Deciphering a novel mechanism regulating galectin-glycoprotein lattice assembly/disassembly during cell-cell interactions – sweetGalLat

All cells in nature are covered with a dense coating of glycans occuring as modifications of proteins and lipids. This glycome is decoded by specific glycan-binding proteins such as lectins. Lectin-glycan interactions are essential to biological systems, not simply as the “glue” between cells, but as the initiators of a functional cross-talk that modulates their physiology and homeostatic balance. The multivalent nature of both lectins and their saccharide ligands allows the formation of lectin–glycan lattices at the cell surface which help to organize glycoprotein assemblies on the surface of the cell. These ordered arrays of lectins and saccharides on the cell surface are playing leading roles in signal transduction in different biological processes as well as in cell–cell interaction and cell–pathogen interaction. Consequently, cells “fine-tune” the regulation of these processes by modulating the assembly/disassembly of protein-glycan lattices.

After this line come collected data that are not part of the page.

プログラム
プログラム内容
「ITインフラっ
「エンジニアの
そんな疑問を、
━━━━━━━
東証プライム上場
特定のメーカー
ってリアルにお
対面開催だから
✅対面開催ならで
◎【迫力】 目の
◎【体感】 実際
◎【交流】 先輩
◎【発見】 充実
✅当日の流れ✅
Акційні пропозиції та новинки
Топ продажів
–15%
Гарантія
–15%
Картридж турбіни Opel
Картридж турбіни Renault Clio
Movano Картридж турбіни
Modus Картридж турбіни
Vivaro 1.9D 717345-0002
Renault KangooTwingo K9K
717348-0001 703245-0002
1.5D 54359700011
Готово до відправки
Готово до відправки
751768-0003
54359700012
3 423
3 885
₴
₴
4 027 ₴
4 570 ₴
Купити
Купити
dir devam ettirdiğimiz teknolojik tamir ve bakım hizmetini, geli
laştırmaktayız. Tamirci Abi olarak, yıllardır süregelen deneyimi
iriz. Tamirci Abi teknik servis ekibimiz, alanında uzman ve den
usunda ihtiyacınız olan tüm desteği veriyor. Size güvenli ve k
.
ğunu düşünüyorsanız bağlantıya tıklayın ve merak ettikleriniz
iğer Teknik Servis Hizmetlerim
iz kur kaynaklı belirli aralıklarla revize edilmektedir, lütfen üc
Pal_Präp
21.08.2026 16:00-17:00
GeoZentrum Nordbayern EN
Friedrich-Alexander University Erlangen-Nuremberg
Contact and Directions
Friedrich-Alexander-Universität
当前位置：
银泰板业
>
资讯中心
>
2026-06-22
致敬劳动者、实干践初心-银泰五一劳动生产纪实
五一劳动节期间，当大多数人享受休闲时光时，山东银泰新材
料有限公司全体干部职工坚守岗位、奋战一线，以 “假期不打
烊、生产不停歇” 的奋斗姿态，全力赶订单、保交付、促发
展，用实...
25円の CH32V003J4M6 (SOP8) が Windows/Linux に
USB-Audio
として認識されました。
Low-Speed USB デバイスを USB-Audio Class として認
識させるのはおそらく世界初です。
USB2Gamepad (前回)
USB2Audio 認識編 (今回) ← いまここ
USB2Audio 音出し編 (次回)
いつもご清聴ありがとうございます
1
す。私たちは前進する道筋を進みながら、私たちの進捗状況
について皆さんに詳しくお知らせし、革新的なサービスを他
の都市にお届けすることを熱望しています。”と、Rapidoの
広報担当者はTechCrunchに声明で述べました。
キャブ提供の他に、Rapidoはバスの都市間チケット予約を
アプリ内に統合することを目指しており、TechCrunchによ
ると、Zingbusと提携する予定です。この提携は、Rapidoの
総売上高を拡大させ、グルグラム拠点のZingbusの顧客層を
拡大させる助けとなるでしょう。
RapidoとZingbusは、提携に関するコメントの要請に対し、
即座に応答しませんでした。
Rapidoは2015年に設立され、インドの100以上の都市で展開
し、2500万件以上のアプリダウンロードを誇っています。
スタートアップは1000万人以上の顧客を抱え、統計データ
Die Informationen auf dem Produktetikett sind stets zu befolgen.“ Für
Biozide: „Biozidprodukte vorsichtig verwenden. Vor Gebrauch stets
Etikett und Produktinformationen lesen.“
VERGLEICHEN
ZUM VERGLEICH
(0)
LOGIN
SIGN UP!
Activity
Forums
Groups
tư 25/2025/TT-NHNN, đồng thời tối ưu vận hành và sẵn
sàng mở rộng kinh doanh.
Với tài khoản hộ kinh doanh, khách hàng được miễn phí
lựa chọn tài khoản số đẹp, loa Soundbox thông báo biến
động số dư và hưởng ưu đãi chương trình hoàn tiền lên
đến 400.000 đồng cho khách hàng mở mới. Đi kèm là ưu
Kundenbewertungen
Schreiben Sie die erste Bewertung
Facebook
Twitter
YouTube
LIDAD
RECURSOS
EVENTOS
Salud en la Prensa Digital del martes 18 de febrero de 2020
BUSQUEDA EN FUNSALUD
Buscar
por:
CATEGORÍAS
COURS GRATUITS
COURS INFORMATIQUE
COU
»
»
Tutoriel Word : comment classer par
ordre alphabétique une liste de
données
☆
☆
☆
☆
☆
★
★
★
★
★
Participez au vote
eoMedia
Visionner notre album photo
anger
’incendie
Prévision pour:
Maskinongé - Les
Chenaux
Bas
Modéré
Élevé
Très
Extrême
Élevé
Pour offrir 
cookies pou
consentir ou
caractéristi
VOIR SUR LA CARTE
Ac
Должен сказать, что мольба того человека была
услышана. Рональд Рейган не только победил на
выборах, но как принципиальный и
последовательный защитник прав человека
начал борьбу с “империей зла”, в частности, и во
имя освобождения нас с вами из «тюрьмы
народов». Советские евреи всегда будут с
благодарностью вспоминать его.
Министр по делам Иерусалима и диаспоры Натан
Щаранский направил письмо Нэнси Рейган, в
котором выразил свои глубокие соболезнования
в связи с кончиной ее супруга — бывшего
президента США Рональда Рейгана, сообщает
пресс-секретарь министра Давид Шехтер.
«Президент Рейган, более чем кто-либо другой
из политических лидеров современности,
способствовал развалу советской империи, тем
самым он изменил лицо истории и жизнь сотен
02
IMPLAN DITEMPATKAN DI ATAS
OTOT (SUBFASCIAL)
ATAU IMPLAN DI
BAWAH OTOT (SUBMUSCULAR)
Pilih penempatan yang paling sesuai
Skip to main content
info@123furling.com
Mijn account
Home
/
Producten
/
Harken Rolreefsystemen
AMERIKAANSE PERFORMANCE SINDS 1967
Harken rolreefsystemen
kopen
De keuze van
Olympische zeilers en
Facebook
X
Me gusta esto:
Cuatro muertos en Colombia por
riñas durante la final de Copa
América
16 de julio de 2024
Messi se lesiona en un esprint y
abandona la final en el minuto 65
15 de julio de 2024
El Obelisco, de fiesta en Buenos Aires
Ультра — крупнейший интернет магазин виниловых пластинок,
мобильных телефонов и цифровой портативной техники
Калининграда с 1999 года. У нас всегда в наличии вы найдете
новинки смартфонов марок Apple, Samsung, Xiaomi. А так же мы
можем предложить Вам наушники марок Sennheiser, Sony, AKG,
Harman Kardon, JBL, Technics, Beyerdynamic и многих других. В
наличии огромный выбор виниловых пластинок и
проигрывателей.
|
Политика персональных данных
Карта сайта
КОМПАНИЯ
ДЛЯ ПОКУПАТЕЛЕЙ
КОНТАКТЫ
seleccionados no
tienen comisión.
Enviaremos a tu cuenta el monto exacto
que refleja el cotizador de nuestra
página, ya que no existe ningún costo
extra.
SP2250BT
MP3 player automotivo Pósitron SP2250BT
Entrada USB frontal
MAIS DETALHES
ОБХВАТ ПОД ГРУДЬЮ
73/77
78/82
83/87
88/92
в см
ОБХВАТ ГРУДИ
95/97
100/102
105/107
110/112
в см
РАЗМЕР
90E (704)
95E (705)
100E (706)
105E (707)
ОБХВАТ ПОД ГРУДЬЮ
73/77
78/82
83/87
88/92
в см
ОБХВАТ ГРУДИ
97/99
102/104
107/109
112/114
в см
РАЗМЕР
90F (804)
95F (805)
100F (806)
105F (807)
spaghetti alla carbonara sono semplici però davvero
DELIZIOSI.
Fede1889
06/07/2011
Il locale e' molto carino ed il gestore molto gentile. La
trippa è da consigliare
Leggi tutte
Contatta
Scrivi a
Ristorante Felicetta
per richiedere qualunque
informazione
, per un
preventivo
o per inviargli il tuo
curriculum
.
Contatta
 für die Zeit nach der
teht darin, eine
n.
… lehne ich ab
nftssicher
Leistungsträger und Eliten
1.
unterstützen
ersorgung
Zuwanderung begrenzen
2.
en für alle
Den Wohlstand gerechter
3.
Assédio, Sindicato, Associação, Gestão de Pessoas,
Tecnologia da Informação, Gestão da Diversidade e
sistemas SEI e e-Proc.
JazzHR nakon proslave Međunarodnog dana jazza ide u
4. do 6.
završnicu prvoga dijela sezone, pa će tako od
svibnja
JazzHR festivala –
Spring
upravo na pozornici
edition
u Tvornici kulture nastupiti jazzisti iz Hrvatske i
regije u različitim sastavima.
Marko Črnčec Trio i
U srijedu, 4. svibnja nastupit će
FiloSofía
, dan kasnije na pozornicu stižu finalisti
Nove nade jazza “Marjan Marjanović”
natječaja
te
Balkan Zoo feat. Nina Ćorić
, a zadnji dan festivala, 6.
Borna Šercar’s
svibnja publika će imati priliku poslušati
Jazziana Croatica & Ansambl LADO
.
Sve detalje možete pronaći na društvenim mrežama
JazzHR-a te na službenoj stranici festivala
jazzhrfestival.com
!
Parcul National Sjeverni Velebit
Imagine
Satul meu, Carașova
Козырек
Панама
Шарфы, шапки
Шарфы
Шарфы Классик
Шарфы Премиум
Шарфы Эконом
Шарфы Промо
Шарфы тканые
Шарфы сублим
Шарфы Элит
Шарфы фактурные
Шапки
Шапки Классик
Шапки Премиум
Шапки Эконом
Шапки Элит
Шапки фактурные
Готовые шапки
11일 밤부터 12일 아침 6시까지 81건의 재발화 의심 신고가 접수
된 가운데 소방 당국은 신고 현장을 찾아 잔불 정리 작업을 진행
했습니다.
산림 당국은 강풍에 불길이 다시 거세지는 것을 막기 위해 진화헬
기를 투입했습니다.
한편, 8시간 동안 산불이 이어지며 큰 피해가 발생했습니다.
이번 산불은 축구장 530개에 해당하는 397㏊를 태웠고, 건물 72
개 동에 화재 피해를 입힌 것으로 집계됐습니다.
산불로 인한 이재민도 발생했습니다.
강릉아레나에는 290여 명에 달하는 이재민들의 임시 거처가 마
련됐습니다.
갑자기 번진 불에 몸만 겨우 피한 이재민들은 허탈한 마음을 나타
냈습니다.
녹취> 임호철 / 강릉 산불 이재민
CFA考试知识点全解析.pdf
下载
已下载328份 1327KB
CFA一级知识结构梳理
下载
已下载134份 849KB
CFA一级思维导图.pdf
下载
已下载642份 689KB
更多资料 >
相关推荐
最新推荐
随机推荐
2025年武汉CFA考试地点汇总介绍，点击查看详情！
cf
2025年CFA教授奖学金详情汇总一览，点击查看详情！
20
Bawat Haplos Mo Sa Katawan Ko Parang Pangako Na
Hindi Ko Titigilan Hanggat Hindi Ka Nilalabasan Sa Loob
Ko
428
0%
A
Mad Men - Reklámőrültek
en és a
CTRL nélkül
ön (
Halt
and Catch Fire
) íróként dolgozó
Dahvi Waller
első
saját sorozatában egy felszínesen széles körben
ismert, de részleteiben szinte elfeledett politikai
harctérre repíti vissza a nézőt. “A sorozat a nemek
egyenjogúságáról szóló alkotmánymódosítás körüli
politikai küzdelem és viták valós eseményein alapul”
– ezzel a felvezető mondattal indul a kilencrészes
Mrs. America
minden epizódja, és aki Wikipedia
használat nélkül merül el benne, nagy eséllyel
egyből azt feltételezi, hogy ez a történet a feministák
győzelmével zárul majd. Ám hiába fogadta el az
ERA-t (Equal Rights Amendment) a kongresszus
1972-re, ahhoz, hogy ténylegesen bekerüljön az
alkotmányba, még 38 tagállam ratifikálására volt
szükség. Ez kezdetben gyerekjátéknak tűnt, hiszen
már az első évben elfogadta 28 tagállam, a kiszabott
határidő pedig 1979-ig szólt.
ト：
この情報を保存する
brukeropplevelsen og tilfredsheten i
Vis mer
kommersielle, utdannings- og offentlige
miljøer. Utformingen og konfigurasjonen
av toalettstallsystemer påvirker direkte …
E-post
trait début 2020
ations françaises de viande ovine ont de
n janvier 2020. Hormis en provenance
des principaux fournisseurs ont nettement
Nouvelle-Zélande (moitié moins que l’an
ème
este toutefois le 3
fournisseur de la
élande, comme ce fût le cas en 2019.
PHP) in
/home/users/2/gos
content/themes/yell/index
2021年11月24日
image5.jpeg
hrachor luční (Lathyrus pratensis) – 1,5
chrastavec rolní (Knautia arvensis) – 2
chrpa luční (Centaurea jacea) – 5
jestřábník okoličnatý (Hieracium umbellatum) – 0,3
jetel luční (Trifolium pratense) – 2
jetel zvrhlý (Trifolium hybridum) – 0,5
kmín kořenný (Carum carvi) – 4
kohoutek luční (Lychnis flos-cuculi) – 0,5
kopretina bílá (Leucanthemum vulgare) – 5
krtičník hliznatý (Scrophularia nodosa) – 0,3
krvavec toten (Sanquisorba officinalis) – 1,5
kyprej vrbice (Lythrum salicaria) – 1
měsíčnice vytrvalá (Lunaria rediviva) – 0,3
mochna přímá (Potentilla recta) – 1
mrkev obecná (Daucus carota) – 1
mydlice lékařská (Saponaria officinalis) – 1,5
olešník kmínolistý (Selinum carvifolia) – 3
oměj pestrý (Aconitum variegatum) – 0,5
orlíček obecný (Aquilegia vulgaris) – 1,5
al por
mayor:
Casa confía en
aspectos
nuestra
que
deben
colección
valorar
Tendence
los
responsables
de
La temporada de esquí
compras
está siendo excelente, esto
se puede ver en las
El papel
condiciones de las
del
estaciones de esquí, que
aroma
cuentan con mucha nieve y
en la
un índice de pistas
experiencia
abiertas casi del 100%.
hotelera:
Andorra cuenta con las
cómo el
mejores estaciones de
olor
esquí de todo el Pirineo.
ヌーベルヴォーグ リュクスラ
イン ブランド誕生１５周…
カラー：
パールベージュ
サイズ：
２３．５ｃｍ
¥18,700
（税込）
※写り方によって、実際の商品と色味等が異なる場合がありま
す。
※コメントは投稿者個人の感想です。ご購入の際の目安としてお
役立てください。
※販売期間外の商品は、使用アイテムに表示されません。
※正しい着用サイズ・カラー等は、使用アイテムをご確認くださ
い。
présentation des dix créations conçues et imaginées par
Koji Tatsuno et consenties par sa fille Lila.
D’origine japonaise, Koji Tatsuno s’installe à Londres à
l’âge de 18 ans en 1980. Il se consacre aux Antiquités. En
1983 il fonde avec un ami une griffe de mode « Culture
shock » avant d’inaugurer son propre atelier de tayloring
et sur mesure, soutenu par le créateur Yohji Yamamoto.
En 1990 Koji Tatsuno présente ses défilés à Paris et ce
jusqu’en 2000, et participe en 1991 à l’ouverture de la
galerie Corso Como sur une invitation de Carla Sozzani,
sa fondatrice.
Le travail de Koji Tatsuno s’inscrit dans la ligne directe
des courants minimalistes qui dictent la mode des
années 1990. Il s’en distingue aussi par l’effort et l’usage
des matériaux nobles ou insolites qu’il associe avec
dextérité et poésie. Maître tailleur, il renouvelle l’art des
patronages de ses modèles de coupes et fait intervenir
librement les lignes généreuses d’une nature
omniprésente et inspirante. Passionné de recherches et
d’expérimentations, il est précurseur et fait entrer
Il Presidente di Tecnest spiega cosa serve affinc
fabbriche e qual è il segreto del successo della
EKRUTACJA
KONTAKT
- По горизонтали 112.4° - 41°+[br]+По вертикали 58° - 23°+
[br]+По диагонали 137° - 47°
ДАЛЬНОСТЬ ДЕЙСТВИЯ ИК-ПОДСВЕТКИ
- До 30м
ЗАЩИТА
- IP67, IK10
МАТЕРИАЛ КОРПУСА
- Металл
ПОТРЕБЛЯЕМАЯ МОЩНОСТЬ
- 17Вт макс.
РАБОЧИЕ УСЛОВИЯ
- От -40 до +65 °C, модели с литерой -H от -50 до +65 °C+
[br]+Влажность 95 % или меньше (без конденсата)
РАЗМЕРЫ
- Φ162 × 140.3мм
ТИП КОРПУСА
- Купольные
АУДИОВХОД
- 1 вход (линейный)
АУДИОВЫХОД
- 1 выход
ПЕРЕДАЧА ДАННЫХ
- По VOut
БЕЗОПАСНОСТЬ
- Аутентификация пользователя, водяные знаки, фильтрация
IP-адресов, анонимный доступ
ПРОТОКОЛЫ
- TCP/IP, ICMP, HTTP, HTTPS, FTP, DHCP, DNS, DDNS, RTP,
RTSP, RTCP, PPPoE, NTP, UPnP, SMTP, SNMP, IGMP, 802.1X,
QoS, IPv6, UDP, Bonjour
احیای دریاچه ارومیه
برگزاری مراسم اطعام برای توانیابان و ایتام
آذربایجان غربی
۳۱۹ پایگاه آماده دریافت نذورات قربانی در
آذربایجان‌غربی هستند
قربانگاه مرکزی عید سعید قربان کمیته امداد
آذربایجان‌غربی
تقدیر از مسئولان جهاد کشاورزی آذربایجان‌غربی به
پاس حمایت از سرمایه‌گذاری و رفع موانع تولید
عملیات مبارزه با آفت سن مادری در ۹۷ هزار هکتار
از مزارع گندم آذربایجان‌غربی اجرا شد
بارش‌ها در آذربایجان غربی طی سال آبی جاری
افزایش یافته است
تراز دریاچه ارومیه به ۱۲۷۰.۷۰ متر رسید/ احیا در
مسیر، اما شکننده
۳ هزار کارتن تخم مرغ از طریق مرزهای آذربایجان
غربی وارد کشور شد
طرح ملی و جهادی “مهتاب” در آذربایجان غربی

One family of multivalent lectins that can organize cell surface lattices is the galectins. Galectins preferentially bind ß-galactoside-containing glycans. They have a variety of functions in specific tissues and mediate developmental processes. Galectin-glycoprotein interactions at the cell surfaces regulate critical physiological and pathological processes. These organized interacting structures are not fixed and altering protein glycosylation or lectin expression are two well-described ways for a cell to dynamically modulate the strength of the lectin-glycoprotein lattice interactions. Very recently, we suggested a third new mechanism of modulation of such crucial interactions in the case of early B cell development. During B-cell development, bone marrow stromal cells secreting galectin-1 (Gal1) constitute a specific niche for pre-BII cells. Besides binding glycans, Gal1 is also a pre-B cell receptor (pre-BCR) ligand that induces receptor clustering, the first checkpoint of B cell differentiation. The Gal1/pre-BCR interaction is the first example of a Gal1/unglycosylated protein interaction in the extracellular compartment. We showed that Gal1/pre-BCR interaction modifies Gal1/glycan affinity towards specific glycan epitopes. This fine tuning of GAL1/glycan interactions may be a strategic mechanism for allowing pre-BCR activation and pre-BII cells departure from their niche.
The concept of galectin binding affinity being affected by a protein-protein interaction is original and novel. This additional level of molecular regulation at the cell surface needs to be fully characterized in vitro and in vivo in order to understand the structural features and specificity regulating this lattice assembly/disassembly. The aims of this project are the structural deciphering of this new mechanism, the visualization of the modulation of galectin lattice interactions in the cellular context, and the exploration of new galectin-dependent lattice targets for such type of regulation. In order to achieve these objectives we will use an approach combining liquid state and on-cell solid-state NMR structural studies, ITC, glycomic technologies and cell biology. This multidisciplinary project will provide in vitro characterization but also in vivo understanding of the fine-tuning of Gal1/glycan interactions. Deciphering this new mechanism and highlighting new lattice modulator proteins will settle a new idea about cell surface recognition phenomena played by galectins. Moreover, achievement of this project will provide a new road map for developing inhibitors targeting galectin-dependent lattices in pathological situations such as cancers.